Attorney-General George Brandis has announced the Government plans to give security agencies more resources and legal powers to respond to technological change and “evolving” security threats.
Whether the Government is talking about phone calls, emails or internet browsing, officials define “communications data” or “metadata” in two ways:
• Information that allows a communication to occur
• Information about the parties to the communication
The difference between metadata and content in a phone call is that metadata can detail the phone number, time of call, duration of call, cell tower, customer name etc, government officials say.
Whereas, the content is the actual verbal record of conversation, which would require a warrant to obtain.
When talking about internet browsing, government officials say anything that a person enters into their browser is content (which requires a warrant) – this is called “user-generated”, eg: the typing in of a URL, the typing in of words into Google, the clicking-through to another site or link. This is manual and user-generated.

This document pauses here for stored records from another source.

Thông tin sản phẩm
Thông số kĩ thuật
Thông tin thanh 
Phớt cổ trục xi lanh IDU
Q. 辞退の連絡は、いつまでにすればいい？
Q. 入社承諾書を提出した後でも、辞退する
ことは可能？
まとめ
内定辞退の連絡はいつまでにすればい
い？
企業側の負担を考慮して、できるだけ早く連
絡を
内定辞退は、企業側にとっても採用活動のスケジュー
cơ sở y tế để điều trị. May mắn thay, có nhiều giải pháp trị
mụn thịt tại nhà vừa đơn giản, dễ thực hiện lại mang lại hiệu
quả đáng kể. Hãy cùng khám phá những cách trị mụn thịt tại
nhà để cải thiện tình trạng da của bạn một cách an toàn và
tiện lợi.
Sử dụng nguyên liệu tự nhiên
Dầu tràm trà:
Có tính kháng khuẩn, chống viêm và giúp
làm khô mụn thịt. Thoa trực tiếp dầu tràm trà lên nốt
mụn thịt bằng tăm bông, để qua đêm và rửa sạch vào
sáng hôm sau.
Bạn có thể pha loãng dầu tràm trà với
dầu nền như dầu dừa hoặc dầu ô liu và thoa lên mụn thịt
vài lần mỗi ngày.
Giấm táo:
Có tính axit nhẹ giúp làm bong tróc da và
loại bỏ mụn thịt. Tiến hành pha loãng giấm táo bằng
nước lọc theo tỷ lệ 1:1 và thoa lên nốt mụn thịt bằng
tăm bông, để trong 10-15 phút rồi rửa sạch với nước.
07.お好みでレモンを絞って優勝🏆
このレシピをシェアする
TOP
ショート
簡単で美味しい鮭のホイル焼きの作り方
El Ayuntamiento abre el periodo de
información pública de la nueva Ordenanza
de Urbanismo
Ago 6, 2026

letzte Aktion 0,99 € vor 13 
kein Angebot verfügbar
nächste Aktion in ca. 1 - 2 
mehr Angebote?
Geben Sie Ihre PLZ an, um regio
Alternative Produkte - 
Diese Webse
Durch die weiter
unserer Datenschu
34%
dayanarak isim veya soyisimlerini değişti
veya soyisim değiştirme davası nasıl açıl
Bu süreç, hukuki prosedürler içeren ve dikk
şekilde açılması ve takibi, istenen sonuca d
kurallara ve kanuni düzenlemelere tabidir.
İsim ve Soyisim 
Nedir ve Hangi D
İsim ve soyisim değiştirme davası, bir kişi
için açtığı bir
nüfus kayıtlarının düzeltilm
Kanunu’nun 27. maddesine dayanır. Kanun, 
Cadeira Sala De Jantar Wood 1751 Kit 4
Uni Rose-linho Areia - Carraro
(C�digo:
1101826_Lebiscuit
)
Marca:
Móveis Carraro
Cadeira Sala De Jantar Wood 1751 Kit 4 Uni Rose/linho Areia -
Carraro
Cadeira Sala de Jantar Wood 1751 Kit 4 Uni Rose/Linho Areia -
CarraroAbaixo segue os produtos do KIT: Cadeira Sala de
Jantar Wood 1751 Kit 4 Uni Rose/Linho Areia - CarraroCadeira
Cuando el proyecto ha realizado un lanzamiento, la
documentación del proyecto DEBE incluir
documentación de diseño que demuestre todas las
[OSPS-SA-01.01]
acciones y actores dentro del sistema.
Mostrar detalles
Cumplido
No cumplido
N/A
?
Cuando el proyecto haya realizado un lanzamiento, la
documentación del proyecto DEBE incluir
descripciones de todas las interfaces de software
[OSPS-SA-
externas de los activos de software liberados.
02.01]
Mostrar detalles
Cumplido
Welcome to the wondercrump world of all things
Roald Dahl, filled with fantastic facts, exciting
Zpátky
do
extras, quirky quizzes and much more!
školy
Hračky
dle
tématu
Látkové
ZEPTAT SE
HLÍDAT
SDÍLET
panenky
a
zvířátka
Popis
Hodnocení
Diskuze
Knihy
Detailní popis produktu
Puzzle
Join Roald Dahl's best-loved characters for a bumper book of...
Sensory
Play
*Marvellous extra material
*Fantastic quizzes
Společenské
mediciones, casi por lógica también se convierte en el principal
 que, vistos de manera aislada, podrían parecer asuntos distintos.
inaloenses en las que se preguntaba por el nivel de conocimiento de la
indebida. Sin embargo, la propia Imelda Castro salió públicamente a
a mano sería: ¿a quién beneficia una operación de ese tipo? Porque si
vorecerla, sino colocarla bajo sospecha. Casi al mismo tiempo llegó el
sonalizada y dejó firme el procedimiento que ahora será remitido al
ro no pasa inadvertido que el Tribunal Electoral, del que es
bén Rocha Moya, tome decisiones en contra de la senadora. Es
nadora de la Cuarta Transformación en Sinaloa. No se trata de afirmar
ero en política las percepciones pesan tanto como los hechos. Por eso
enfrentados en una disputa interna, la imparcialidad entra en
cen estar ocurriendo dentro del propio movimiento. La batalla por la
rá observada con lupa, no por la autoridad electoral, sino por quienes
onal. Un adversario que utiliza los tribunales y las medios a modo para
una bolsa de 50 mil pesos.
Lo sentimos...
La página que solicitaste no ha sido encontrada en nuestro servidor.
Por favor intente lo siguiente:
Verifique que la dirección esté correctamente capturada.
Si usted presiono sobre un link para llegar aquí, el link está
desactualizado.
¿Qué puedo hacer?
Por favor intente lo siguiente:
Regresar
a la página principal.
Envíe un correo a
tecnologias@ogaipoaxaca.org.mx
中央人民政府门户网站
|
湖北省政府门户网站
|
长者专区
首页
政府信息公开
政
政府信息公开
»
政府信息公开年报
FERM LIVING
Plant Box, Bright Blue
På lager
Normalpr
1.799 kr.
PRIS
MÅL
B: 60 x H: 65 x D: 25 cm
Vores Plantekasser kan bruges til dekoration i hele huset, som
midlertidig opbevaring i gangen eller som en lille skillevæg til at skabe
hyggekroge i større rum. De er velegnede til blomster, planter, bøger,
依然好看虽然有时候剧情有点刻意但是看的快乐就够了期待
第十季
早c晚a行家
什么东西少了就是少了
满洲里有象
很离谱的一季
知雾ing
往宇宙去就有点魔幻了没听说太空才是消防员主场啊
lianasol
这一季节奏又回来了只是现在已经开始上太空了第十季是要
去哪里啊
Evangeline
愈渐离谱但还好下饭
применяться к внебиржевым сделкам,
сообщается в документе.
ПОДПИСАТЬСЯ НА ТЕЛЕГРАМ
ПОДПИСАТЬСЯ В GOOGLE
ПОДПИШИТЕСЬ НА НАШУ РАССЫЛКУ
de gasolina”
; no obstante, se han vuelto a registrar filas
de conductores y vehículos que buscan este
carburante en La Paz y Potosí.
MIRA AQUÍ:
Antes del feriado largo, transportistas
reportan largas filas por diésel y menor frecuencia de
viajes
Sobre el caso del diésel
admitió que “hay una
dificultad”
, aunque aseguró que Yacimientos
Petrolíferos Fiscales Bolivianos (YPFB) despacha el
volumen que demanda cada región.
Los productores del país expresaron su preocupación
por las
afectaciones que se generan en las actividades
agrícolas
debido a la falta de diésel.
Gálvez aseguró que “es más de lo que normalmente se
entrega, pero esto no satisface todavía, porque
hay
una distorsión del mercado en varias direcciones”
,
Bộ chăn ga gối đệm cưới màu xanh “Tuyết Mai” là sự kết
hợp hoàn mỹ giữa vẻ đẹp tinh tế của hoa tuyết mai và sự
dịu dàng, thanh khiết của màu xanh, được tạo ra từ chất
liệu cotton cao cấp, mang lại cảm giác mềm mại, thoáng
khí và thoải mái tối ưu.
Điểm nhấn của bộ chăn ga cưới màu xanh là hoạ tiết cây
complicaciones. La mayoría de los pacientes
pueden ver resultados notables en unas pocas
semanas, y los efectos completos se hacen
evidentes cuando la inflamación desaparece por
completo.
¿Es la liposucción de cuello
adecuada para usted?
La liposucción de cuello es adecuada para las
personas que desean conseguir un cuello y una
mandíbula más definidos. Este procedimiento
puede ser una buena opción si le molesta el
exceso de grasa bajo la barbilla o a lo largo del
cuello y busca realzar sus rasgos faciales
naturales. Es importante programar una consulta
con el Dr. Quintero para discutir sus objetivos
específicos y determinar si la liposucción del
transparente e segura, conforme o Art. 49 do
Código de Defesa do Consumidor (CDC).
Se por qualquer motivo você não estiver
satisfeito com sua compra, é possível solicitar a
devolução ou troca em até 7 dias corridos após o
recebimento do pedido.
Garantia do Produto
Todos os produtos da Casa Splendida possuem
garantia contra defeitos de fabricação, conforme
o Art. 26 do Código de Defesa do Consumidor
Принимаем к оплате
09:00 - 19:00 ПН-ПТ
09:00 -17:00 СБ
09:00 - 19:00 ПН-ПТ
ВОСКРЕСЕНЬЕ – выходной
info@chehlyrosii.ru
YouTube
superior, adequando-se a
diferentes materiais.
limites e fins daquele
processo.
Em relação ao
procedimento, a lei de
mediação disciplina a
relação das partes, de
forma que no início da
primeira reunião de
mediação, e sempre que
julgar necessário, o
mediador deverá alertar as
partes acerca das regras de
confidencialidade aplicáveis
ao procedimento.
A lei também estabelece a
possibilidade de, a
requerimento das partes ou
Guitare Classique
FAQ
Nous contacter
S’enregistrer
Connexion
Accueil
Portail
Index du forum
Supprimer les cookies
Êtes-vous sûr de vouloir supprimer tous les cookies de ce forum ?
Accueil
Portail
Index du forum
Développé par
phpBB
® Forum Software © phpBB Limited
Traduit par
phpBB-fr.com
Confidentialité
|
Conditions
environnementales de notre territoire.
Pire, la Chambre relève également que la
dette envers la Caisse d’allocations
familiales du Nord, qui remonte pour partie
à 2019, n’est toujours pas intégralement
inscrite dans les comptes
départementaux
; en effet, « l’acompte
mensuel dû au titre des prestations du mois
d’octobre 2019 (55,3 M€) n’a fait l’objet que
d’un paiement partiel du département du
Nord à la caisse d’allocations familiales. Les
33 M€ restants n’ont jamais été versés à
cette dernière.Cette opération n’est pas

Any communications information the system automatically puts in around the user-generated content is defined as “metadata”. This can include IP addresses, number of visits to sites and the length of time on a page.
Currently, if police or security officials want to get access to a suspect’s metadata they need to fill out a form asserting suspicion of an offence, get the form signed by superintendent rank or above and submit it to the telco or internet service provider (ISP).
The telco/ISP then extracts the data (which authorities pay for) and hands the data records over to the authority or agency.
The procedure for signing and submitting the form and for the telco extracting the data for the authorities would not change under the proposal.
For content, a warrant would be needed.
Does any browsing metadata hint at or indicate “content”?
An IP address would “hint” at content, in that it would show that the person has been to a worrying jihadist site (for instance) – but the IP address does not tell what pages the person read there, if they wrote anything there, what videos they might have viewed there etc.
Police and security agencies need a warrant for this information (“content”) and might choose to get it, if the metadata alerts them to a concern.
They would obviously cite the metadata concern as evidence in their request for warrant.
What Telcos/ISPs are doing?
There has been a proliferation of ISPs in Australia in recent years – there are now more than 200.
There are variations between each company on what data they store and for how long. Industry retention patterns vary from “months” to “years”.
There has been a trend towards telcos/ISPs holding metadata for shorter periods of time.
Some telcos already hold data for seven to nine years, government officials say. Those companies would not be affected if the Government proposes a mandatory two-year retention of metadata.
What would be different for telcos/ISP with mandatory retention of metadata?
Nothing, if they are already holding it for more than two years.
Some telcos/ISPs who hold for shorter periods would be affected if the Government seeks to “standardise” a two-year retention period.
Government officials have not provided the ABC with estimates for additional storage costs for potentially affected companies.